Tom Yochum, past board president of the Winter Park Memorial Hospital Family Foundation, agrees that the pavilion — which represents the largest investment in the hospital’s history — will be an important step forward.

“As an almost 50-year resident of Winter Park and a patient at times in this hospital, I know this pavilion will bring to Winter Park a facility that will meet the needs of our community for a long time to come,” he says.

As soon as it opens, the pavilion will house orthopedics, followed by medical and surgical services. Wandersleben says there’ll also be a “legacy wall” that will tell the story of the hospital’s beginnings and celebrate its more than 60-year relationship with the community.

Winter Park Memorial’s main entrance on Edinburgh Drive is beautifully designed and lushly landscaped. In the coming months, in addition to expansion projects now underway, the hospital will renovate more visible parts of the complex along busy Lakemont Avenue, where the emergency room is located.
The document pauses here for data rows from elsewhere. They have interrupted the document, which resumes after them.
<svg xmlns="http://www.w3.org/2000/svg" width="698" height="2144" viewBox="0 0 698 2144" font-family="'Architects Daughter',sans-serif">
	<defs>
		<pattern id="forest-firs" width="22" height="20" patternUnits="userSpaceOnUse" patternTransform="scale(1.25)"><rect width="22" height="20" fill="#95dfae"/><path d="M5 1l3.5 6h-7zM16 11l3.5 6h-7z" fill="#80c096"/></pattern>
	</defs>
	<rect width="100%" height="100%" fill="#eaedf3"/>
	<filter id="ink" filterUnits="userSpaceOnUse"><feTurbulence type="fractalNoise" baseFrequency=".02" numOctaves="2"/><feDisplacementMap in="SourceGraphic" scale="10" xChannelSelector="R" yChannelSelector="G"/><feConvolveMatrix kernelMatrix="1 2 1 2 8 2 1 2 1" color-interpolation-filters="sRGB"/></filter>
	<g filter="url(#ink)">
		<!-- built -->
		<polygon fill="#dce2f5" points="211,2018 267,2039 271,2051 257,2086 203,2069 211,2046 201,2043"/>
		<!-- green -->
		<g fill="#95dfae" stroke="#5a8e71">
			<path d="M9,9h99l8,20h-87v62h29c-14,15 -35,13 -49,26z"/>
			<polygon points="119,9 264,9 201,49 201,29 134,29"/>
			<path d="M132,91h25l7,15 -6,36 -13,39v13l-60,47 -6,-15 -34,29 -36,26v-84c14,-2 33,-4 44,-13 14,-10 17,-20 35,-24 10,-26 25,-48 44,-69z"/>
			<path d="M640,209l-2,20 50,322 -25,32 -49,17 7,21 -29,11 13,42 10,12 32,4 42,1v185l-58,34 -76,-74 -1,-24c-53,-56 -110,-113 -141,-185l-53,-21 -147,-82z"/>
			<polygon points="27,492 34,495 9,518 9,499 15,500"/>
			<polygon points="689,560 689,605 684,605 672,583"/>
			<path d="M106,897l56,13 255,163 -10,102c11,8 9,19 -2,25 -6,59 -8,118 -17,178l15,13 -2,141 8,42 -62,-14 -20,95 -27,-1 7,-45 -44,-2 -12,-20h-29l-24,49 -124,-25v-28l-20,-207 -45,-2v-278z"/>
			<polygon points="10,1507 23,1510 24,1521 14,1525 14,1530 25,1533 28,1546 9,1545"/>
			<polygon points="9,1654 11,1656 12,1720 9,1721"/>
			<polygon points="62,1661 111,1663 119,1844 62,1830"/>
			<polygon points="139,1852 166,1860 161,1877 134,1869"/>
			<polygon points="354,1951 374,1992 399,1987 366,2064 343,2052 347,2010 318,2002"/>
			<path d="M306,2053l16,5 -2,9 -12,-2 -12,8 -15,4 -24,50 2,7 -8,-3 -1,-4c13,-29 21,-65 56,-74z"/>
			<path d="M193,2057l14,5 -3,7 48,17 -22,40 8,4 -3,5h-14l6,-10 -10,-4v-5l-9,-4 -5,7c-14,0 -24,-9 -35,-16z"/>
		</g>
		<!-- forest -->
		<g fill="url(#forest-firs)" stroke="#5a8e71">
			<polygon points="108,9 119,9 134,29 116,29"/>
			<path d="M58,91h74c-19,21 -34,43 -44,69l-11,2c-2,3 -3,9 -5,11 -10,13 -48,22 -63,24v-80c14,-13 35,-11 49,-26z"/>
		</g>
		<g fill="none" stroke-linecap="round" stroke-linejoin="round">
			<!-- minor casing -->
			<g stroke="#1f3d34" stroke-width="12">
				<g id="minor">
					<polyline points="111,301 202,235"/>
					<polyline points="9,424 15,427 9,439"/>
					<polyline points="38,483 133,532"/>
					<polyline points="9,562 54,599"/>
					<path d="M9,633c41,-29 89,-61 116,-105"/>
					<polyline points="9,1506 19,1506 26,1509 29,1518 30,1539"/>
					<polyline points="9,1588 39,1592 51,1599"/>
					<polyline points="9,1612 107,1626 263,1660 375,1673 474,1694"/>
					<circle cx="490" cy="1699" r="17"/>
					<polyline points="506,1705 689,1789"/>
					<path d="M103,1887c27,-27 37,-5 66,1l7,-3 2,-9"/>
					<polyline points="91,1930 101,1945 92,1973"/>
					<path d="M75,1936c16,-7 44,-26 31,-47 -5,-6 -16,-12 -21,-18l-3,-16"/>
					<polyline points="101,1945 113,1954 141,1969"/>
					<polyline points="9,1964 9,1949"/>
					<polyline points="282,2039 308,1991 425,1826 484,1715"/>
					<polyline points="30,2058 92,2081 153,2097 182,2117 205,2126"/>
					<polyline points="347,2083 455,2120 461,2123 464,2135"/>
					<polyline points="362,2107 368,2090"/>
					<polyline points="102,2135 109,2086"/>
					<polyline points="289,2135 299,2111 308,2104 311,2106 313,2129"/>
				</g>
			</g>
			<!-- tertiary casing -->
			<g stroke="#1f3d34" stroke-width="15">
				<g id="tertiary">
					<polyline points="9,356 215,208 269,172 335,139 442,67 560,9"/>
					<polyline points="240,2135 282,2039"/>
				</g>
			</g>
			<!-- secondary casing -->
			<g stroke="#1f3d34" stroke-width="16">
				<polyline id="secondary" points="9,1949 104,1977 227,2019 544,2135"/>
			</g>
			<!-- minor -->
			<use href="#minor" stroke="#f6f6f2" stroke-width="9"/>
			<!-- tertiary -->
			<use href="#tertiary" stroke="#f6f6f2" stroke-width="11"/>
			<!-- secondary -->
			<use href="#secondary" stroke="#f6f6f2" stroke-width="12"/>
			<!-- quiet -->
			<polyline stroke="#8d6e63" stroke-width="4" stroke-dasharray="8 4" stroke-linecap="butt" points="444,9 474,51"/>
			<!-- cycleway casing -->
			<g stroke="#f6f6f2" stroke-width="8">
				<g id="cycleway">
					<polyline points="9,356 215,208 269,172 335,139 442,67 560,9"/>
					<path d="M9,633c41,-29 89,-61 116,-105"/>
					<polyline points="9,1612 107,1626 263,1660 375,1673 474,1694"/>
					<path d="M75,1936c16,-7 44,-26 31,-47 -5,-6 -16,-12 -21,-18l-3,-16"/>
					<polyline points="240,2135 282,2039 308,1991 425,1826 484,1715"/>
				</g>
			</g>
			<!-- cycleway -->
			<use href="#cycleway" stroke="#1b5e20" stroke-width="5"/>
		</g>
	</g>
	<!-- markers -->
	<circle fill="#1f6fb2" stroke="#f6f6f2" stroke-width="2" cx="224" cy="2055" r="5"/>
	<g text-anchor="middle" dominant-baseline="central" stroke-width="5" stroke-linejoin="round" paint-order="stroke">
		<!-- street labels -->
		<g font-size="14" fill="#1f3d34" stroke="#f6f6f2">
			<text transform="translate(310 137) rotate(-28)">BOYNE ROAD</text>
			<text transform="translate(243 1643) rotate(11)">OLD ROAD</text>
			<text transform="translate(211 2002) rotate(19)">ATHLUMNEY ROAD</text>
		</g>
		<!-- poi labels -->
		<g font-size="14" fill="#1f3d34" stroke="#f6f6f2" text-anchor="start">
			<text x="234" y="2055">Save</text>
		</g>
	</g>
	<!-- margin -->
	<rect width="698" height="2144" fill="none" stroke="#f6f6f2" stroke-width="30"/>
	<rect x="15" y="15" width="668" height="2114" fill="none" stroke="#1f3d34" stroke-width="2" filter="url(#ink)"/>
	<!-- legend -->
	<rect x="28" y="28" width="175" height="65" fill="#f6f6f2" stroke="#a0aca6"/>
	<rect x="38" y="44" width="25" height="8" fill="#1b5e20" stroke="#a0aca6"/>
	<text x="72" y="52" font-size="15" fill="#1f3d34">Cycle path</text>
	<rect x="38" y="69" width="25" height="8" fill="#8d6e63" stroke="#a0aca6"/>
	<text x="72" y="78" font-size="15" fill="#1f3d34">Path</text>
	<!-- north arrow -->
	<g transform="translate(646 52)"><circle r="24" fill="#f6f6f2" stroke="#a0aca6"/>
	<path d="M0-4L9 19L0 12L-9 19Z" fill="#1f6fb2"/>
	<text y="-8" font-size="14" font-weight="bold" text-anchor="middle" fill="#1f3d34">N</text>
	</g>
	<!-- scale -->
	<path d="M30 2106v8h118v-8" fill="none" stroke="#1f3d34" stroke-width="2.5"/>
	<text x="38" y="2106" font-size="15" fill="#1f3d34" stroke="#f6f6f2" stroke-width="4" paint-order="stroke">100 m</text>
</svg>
Florida Hospital will also have a 15,000-square-foot presence in the Center for Health & Wellbeing, a $40 million facility taking shape just south of the hospital on the site of the old Philip & Peggy Crosby YMCA.

The center will boast clinical space, rooms for education and community activities, a café and demonstration kitchen as well as an upgraded Crosby Y. The hospital is planning to offer primary care, pharmacy, nutrition, physical therapy, mental health and massage therapy at the center, says Wandersleben.

Financial incentives within the healthcare industry are shifting to value wellness and not just office visits, tests and procedures, she adds. And that’s another reason why affiliating with the center makes sense: Seventh-day Adventist medical pioneers were promoting the benefits of fresh air, sunshine and healthful eating 150 years ago.

Says Wandersleben: “We’re going back to our roots.”